CRACK IT Challenge competition 2017
Great success for Fraunhofer ITEM scientists
Seven teams – among them two Fraunhofer ITEM teams – have been awarded funding in the 2017 CRACK IT Challenge competition, which brings together large industries, academia and SMEs to develop marketable products or improve business processes that will have a significant impact on the use of animals in research. The CRACK IT Challenge is the NC3Rs’ response to the changing environment in the biosciences. The NC3Rs is a UK-based scientific organization dedicated to replacing, refining and reducing the use of animals in research and testing.
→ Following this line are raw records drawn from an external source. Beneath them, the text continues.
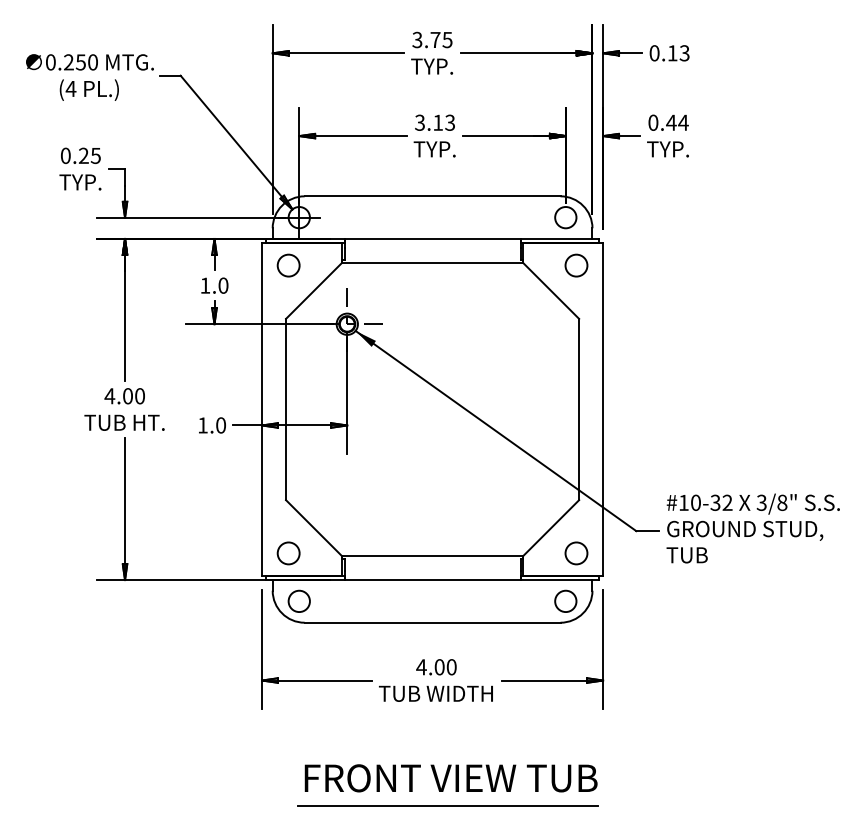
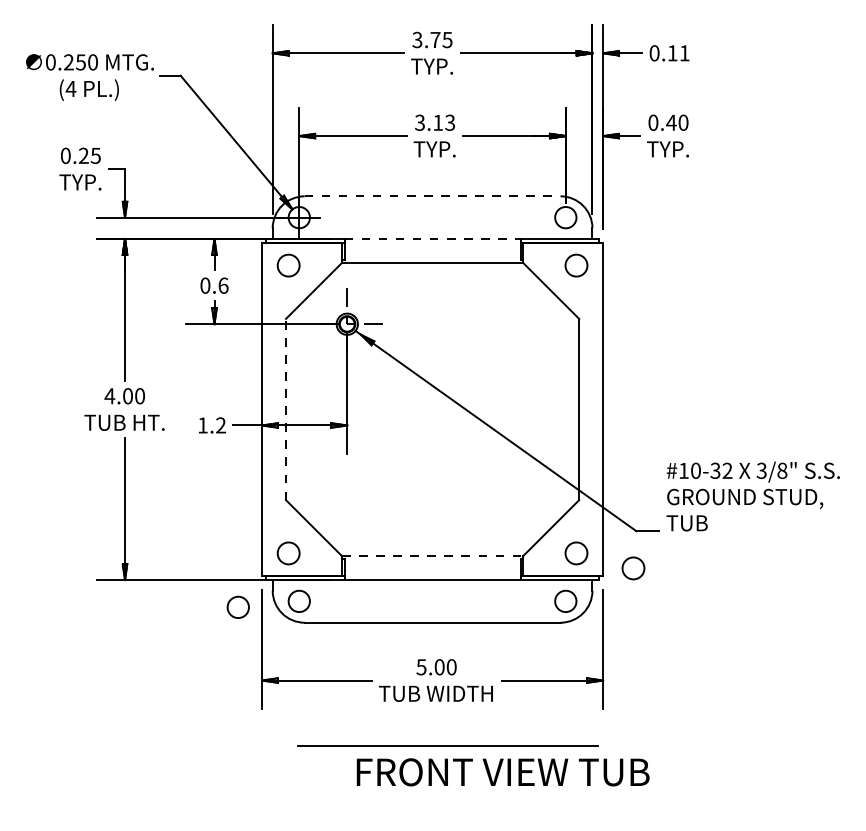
text at (684, 53): 0.13 -> 0.11
text at (683, 122): 0.44 -> 0.40
line at (432, 196): solid -> dashed
line at (432, 238): solid -> dashed
text at (214, 285): 1.0 -> 0.6
line at (286, 409): solid -> dashed
text at (220, 425): 1.0 -> 1.2
text at (752, 528) position: (752, 528) -> (752, 496)
line at (432, 556): solid -> dashed
circle at (633, 568): none -> present
circle at (237, 606): none -> present
text at (421, 667): 4.00 -> 5.00
text at (450, 778) position: (450, 778) -> (502, 772)
line at (447, 805) position: (447, 805) -> (447, 745)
Two Fraunhofer ITEM scientists have been awarded funding for their projects in the 2017 CRACK IT Challenge competition:
With her project "In-silico model for predicting human respiratory irritation" Dr. Sylvia Escher from Fraunhofer ITEM has been successful in the single-phase challenge RespiraTox. Contractors for the single-phase RespiraTox challenge have one year and up to £100k to solve the challenge.
The overall aim of this challenge is to develop a QSAR model tool that reliably predicts the human respiratory irritancy potential of chemicals. The QSAR model will fulfill the five OECD principles for QSAR validation to demonstrate statistical and mechanistic reliability of the model. This will endorse the model's use in regulatory contexts (e.g. REACH, Environmental Protection Agency).
With her project "Towards a differential dosing strategy covering diverse chemical classes and different exposure routes" Dr. Tanja Hansen from Fraunhofer ITEM has been awarded funding to carry out phase-1 proof-of-concept studies (phase-1 proof-of-concept stage winners for the CRACK IT two-phase challenges have the opportunity to apply for phase 2, where a single contract of up to £1 million will be awarded to one research team to deliver the full challenge).
The aim of this challenge is to develop methods and tools that will better quantify and control the exposure to chemicals with different physico-chemical properties over a wide range of in-vitro assay systems. This will enable more robust characterization of concentration-response relationships and improve the selection of the most appropriate and well designed in-vitro dosing technology for predicting in-vivo toxicity.